_Passage provided:_
Influence different mobile phase

This section examines the effect of commonly used mobile phase composition on hyphenated reverse-phase HPLC-FTIR analyses. When using this technique, selecting non-polar solvents with low boiling points is crucial. Therefore, polar solvents must be removed to avoid their absorption bands interfering with the IR spectrum. Notably, impurities are more common in polar solvents. Methanol, for example, exhibits small absorption bands at 2950, 1950, 1300, 1000 and 750 cm−1, which are due to the presence of impurities in it. Additionally, solvents may contain other interferences such as dust, moisture from the air, and mixtures of organic compounds. These can cause interference in the IR spectrum of the analyte.

_Directions for this task:_
Answer these about the passage on mobile phase composition:
1. What kind of solvents is it crucial to select for this technique?
2. At which wavenumbers does methanol show small absorption bands?
3. What other interferences may solvents contain?
You won't need the lines that come next.

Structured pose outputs
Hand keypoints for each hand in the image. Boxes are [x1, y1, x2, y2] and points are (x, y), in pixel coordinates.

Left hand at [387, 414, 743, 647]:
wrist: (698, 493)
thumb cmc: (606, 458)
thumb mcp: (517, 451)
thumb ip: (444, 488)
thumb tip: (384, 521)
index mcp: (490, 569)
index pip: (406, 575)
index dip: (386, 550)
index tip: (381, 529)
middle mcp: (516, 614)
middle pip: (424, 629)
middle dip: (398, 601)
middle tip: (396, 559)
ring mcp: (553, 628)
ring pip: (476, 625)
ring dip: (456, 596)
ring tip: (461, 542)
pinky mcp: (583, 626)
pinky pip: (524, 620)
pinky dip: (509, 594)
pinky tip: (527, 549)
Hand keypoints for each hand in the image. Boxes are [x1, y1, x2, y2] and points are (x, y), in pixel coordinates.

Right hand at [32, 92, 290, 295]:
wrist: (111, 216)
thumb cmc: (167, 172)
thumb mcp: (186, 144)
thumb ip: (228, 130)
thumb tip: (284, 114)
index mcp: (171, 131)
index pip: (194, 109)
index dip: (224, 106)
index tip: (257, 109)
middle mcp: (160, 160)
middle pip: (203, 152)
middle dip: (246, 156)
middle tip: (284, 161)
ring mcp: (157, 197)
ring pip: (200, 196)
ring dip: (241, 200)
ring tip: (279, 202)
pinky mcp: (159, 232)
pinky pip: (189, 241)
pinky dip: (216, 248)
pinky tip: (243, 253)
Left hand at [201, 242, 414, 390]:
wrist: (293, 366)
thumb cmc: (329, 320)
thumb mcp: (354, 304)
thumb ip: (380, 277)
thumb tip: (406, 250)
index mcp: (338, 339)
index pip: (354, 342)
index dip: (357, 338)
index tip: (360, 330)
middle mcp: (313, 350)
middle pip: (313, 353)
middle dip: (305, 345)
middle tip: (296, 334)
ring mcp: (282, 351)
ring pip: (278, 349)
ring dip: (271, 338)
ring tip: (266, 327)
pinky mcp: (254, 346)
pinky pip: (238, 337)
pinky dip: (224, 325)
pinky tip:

_Result:_
1. Non-polar solvents with low boiling points.
2. 2950, 1950, 1300, 1000 and 750 cm−1.
3. Dust, moisture from the air, and mixtures of organic compounds.